◆ Data for analysis

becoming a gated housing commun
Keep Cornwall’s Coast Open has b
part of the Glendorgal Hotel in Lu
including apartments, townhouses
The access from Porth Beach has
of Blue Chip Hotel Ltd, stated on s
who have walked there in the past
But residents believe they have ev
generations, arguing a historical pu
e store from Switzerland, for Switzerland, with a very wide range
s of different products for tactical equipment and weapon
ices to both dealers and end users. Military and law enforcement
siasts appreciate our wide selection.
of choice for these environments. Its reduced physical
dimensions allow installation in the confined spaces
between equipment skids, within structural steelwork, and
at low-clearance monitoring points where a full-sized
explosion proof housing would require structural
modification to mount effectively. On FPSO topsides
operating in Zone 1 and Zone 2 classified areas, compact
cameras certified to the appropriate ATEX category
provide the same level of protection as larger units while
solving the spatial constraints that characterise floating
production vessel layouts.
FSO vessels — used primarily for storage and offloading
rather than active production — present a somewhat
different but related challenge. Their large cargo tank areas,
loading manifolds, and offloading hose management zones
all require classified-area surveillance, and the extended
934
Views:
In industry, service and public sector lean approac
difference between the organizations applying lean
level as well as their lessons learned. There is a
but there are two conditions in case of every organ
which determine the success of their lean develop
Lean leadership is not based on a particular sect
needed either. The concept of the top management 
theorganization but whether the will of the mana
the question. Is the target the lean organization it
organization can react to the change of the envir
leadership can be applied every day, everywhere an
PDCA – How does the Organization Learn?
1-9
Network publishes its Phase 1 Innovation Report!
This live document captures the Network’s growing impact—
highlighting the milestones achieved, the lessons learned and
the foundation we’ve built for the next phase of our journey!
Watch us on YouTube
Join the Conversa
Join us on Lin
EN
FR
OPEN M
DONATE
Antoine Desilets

◆ What to do
Each line from the one holding "leadership can be" down to the end of the records above is to be repeated exactly; no other line belongs in the reply.

◆ Result
leadership can be applied every day, everywhere an
PDCA – How does the Organization Learn?
1-9
Network publishes its Phase 1 Innovation Report!
This live document captures the Network’s growing impact—
highlighting the milestones achieved, the lessons learned and
the foundation we’ve built for the next phase of our journey!
Watch us on YouTube
Join the Conversa
Join us on Lin
EN
FR
OPEN M
DONATE
Antoine Desilets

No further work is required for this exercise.